(WHAT YOU HAVE TO DO)
Please set down the data word for word; images do not go in the copy.

(RAW DATA)
■ ■ ■ ■

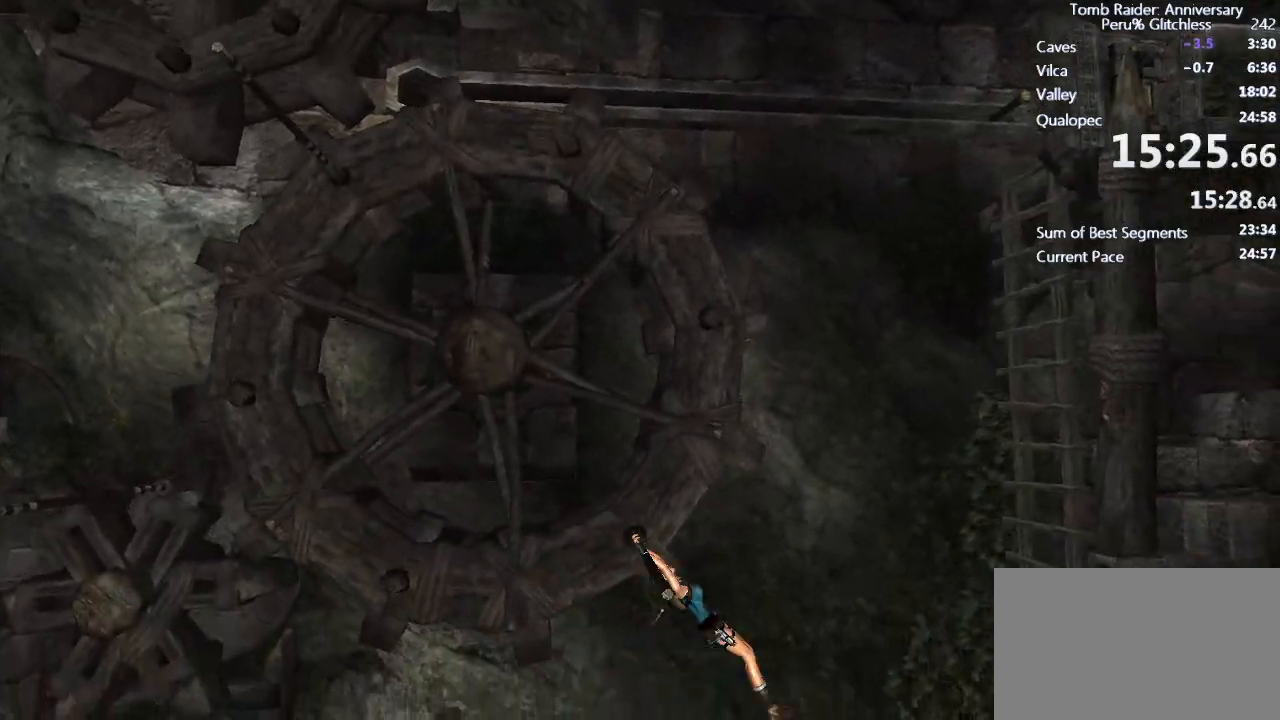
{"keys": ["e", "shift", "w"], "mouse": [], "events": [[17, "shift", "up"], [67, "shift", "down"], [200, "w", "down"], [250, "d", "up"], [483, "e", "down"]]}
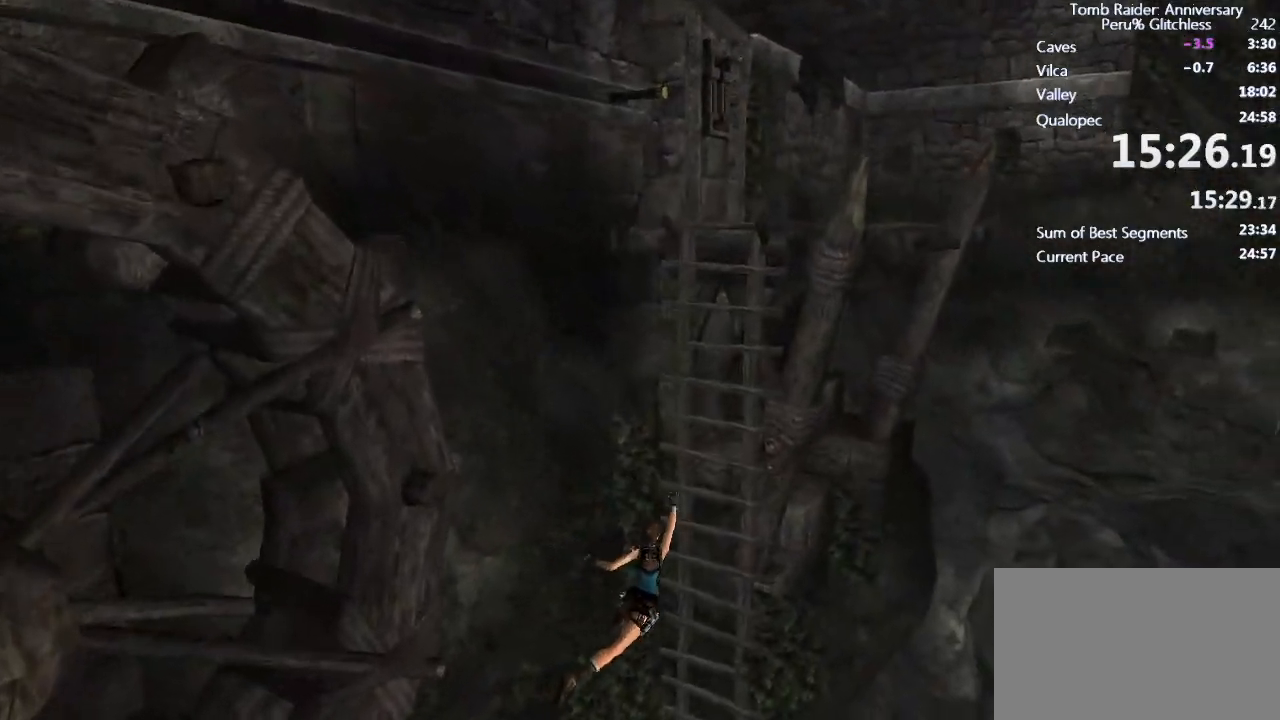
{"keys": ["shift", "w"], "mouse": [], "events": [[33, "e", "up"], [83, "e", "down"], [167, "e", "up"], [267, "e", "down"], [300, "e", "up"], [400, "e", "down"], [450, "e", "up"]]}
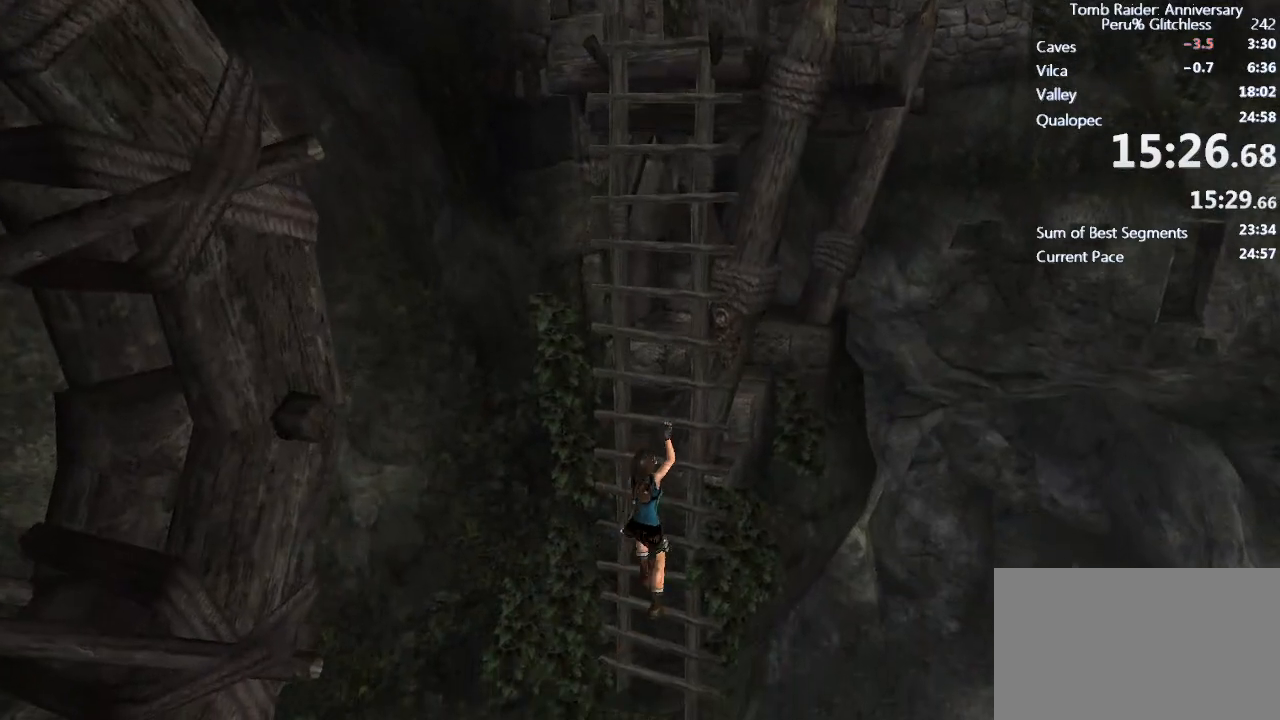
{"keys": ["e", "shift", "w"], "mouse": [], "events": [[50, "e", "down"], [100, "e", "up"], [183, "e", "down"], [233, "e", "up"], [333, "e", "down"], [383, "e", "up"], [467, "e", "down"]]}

■ ■ ■ ■

(WRITTEN ANSWER)
{"keys": ["e", "shift", "w"], "mouse": [], "events": [[17, "shift", "up"], [67, "shift", "down"], [200, "w", "down"], [250, "d", "up"], [483, "e", "down"]]}
{"keys": ["shift", "w"], "mouse": [], "events": [[33, "e", "up"], [83, "e", "down"], [167, "e", "up"], [267, "e", "down"], [300, "e", "up"], [400, "e", "down"], [450, "e", "up"]]}
{"keys": ["e", "shift", "w"], "mouse": [], "events": [[50, "e", "down"], [100, "e", "up"], [183, "e", "down"], [233, "e", "up"], [333, "e", "down"], [383, "e", "up"], [467, "e", "down"]]}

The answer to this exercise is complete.